Estas armas consistían en unos cuantos puñales de singular forma, cuchillos de caza, espadas, pistolas, bastones: se llenaron dos grandes canastos con ellos, y los guardias nacionales se los repartieron como buenos premios. El diario de Prud'homme menciona a cuatrocientos caballeros "vestidos con un traje oscuro, signo de guerra, armados hasta los dientes" y escondiendo en sus mangas puñales cuya hoja estaba en "lengua de víbora", y afirma que se habían reunido en las Tullerías para forzar el rey a huir, "para entregar a Francia a los horrores de la guerra civil y plantar el estandarte del despotismo entre ríos de sangre y montones de muertos".

Rabaut-Saint-Étienne, ex presidente de la Asamblea Constituyente - del 15 al 28 de marzo de 1790 - y contemporáneo de este día de las Dagas , afirma que “las dagas hechas con anticipación y de una forma particular, anuncian que la trama estaba formada desde hace mucho tiempo; para sostenerlos se usaba un fuerte anillo, del cual salía una hoja de dos filos que terminaba en lengua de víbora. La cita se dio en el castillo; había que reunir una multitud de supuestos amigos del rey: debían gritar que su vida estaba en peligro, y hacer uso de las armas que hubieran traído"

El desarme de la buena nobleza. Grabado de 1791 con el subtítulo: Forma exacta de los infames puñales con los que fueron abofeteados, detenidos o expulsados ​​de las Tullerías por la Guardia Nacional el 28 de febrero de 1791 . En el puñal se puede leer la inscripción: "Forja de los aristomonárquicos. Empapados por los gorros refractarios a la ley"
Al día siguiente, Lafayette público un registro de los eventos del día anterior por los señores de Duras y Villequier, primeros señores de la cámara, que habían favorecido la entrada de los conspiradores en el castillo. Estos dos duques dimitieron y abandonaron Francia.  El acceso a las Tullerías quedaría prohibido en adelante a los hombres armados que "se hubieran atrevido a interponerse entre el rey y la Guardia Nacional" y especificando que "el comandante de la Guardia Nacional dio las órdenes más precisas a los dos jefes de los servidores del rey para que el orden y la decencia eran mantenidos por sus subordinados dentro del castillo”.

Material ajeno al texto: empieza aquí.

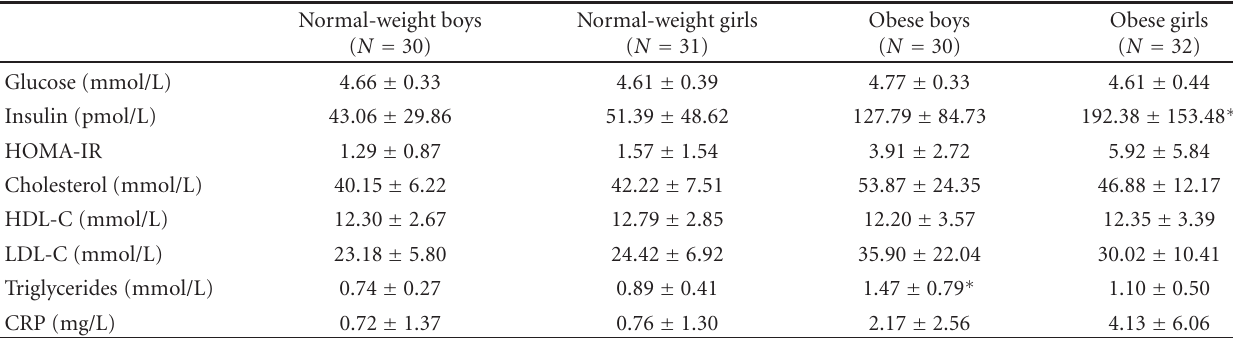
Table 2: Serum Measures.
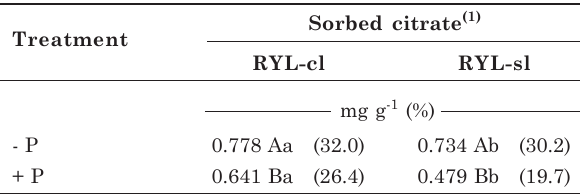
Table 3. Cumulative concentrations, in the collection period of 0 to 62 min, of citrate sorbed to soils with clayey texture Oxisol (RYL-cl) and sandy- loam texture Oxisol (RYL-sl) in the absence and presence of P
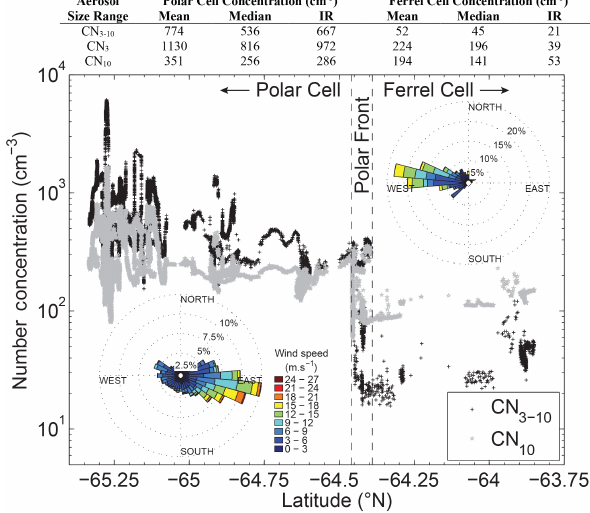
Figure 1. Thirty-two days of ship-based measurements of aerosol above the sea ice (south of the ice edge at 62 ◦ S) show a sharp jump in aerosol number concentration moving south across the po- lar front. Wind roses, calculated using in situ data from either side of the front confirm the expected easterly and westerly patterns of the polar and Ferrel cells respectively. Aerosol statistics (mean, median and the interquartile range (IR)) are given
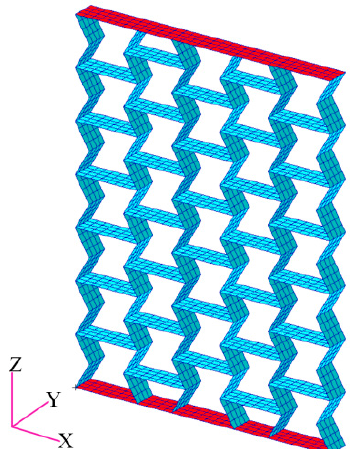
Figure 8. The FE model for the dynamic analysis of the auxetic honeycombs.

Esta fórmula, muy torpe para designar a los duques de Villequier y Duras como cómplices, primeros caballeros de la Cámara, despertó evidentemente una fuerte protesta del propio Rey y de los interesados, sobre todo porque la proclama se publicó el 4 de marzo en Le Diario de París. Luis XVI escribió a La Fayette pidiéndole que repudiara un texto "tan contrario a la verdad como a todo decoro", y el general respondió de inmediato para dar satisfacción; el 7 de marzo envió una corrección al periódico para desmentir esta información inexacta que también había provocado una respuesta de los Mariscales de Francia, los oficiales generales y los oficiales de la Maison du Roi. No pudo, sin embargo, dejar de preguntar irónicamente a estos últimos qué habían pensado "al ver esta numerosa reunión de hombres armados interponiéndose entre el rey y los que responden ante la nación por su seguridad". Algunos “que llevaban armas ocultas solo fueron notados por comentarios antipatrióticos e incendiarios, y entraron de contrabando en el palacio"

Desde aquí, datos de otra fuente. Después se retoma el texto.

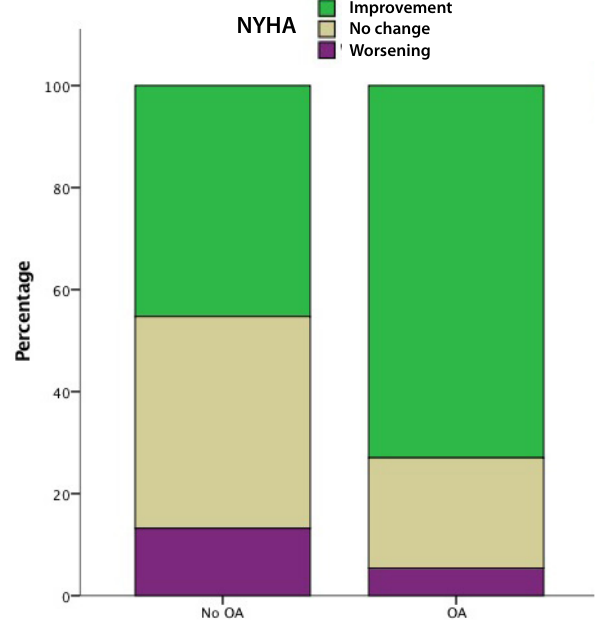
Fig. 1 – Change in New York Heart Association (NYHA) class at follow-up in patients with and without oral anticoagulation (OA). Green=patients who improved their NYHA; brown=patients who reported no change in their NYHA; purple=patients who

Esta escapada un tanto ridícula y, cualquiera que fuera su propósito, tan mal concebida como torpemente ejecutada, provocó reacciones contrastantes. Los realistas reprocharon a La Fayette haber permitido "saquear, insultar, maltratar indignamente a los que habían venido con la esperanza no de atacar a nadie sino de defender al príncipe". D'Allonville afirma que este asunto llevó a algunos a emigrar, porque "determinaba a varios realistas a mudarse de un lugar donde se estaban volviendo no solo inútiles sino peligrosos incluso para el rey".

Tales eventos puso inquieta la situación. Los nobles ya no tenían derecho a defender a su soberano, y Luis XVI, mortificado por la afrenta infligida a sus adherentes en su presencia, cayó enfermo de disgusto. En la tribuna, Mirabeau pronuncio discursos reaccionarios, pero las monarquía estaba casi muerta, y Mirabeau estaba a punto de morir.